■ **Work to complete**
Lines to restate from the data below: from the one containing "usually do this" to the one containing "pan over medium", both included. Give them again exactly, and only them.

■ **Records from a data source**
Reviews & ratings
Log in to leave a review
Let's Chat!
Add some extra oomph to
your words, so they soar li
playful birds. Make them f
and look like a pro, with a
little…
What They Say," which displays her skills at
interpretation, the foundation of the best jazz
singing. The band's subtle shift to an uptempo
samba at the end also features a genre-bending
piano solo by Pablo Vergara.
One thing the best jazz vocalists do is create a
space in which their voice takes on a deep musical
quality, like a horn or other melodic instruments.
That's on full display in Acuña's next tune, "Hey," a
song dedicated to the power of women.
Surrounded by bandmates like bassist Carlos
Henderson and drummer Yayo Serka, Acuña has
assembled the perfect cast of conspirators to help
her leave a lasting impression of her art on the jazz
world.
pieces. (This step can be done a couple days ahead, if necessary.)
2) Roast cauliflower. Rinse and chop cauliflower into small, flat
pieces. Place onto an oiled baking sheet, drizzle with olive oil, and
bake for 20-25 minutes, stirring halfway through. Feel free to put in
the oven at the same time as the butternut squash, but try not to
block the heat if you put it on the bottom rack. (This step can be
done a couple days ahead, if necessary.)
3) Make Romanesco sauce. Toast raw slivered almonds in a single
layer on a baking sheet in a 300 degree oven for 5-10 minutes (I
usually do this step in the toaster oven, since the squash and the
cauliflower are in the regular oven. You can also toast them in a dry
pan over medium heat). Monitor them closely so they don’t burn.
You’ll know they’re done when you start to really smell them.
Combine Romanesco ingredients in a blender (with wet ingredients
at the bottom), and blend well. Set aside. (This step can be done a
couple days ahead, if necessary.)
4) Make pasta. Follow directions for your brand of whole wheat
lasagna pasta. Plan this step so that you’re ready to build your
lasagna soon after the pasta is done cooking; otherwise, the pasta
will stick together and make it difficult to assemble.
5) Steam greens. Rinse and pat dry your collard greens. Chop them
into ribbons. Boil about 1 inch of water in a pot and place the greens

■ **Written response**
usually do this step in the toaster oven, since the squash and the
cauliflower are in the regular oven. You can also toast them in a dry
pan over medium heat). Monitor them closely so they don’t burn.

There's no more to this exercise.